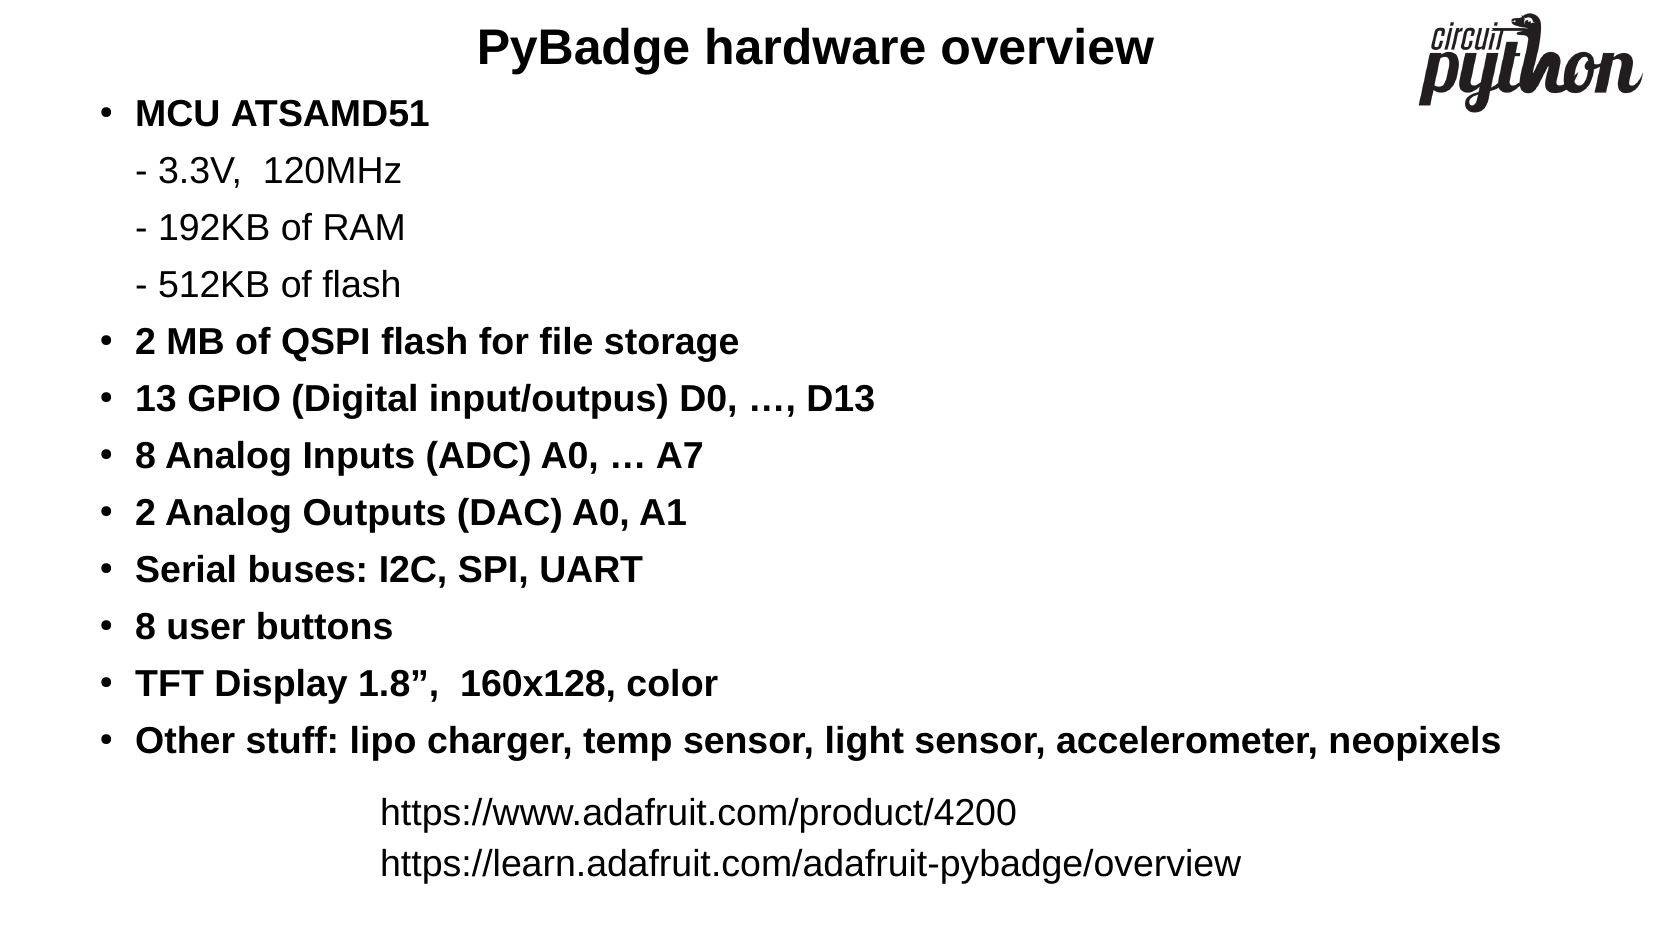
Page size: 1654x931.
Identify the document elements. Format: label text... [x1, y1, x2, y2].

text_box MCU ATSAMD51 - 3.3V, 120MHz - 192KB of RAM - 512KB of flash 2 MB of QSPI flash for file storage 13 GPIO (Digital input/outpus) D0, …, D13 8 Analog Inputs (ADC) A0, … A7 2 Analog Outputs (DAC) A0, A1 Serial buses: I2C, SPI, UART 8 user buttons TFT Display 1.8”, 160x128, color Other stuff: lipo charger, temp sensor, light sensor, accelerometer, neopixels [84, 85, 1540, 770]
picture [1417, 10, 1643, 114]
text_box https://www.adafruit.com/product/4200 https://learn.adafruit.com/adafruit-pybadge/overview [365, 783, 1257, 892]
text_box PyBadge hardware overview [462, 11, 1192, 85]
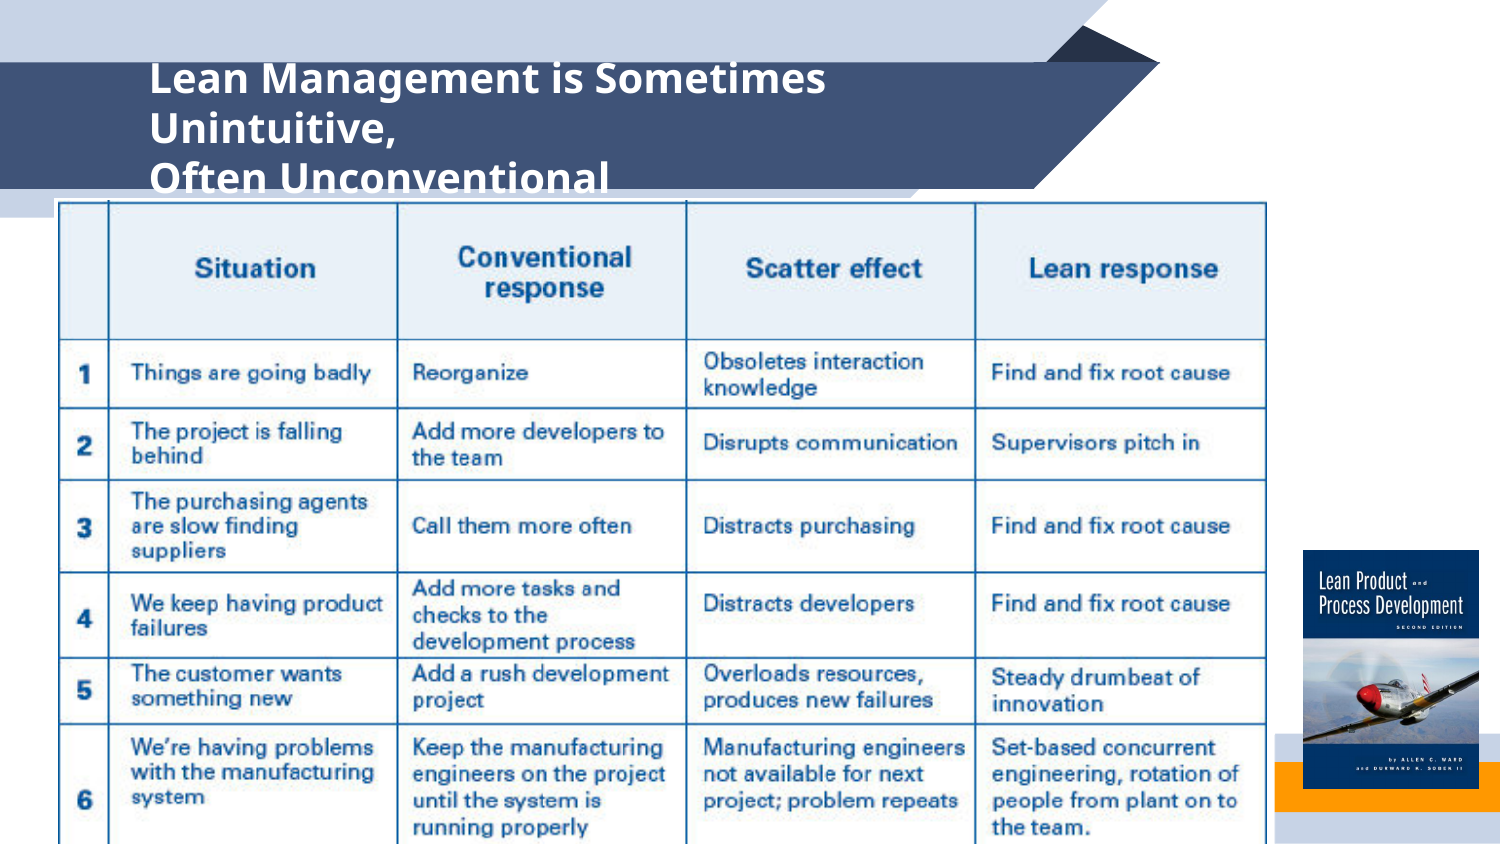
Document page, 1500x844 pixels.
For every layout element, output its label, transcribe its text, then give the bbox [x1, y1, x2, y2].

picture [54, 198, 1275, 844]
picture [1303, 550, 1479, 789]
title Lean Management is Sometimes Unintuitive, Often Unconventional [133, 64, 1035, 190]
===
# Task prompt
Arrange the lines of all the records above as a JSON list of strings, one string per line. Skip blank lines and leave the pictures out.

# Answer for the task
[
  "Page size: 1654x931.",
  "Identify the document elements. Format: label text... [x1, y1, x2, y2].",
  "text_box MCU ATSAMD51 - 3.3V, 120MHz - 192KB of RAM - 512KB of flash 2 MB of QSPI flash for file storage 13 GPIO (Digital input/outpus) D0, …, D13 8 Analog Inputs (ADC) A0, … A7 2 Analog Outputs (DAC) A0, A1 Serial buses: I2C, SPI, UART 8 user buttons TFT Display 1.8”, 160x128, color Other stuff: lipo charger, temp sensor, light sensor, accelerometer, neopixels [84, 85, 1540, 770]",
  "picture [1417, 10, 1643, 114]",
  "text_box https://www.adafruit.com/product/4200 https://learn.adafruit.com/adafruit-pybadge/overview [365, 783, 1257, 892]",
  "text_box PyBadge hardware overview [462, 11, 1192, 85]",
  "Document page, 1500x844 pixels.",
  "For every layout element, output its label, transcribe its text, then give the bbox [x1, y1, x2, y2].",
  "picture [54, 198, 1275, 844]",
  "picture [1303, 550, 1479, 789]",
  "title Lean Management is Sometimes Unintuitive, Often Unconventional [133, 64, 1035, 190]"
]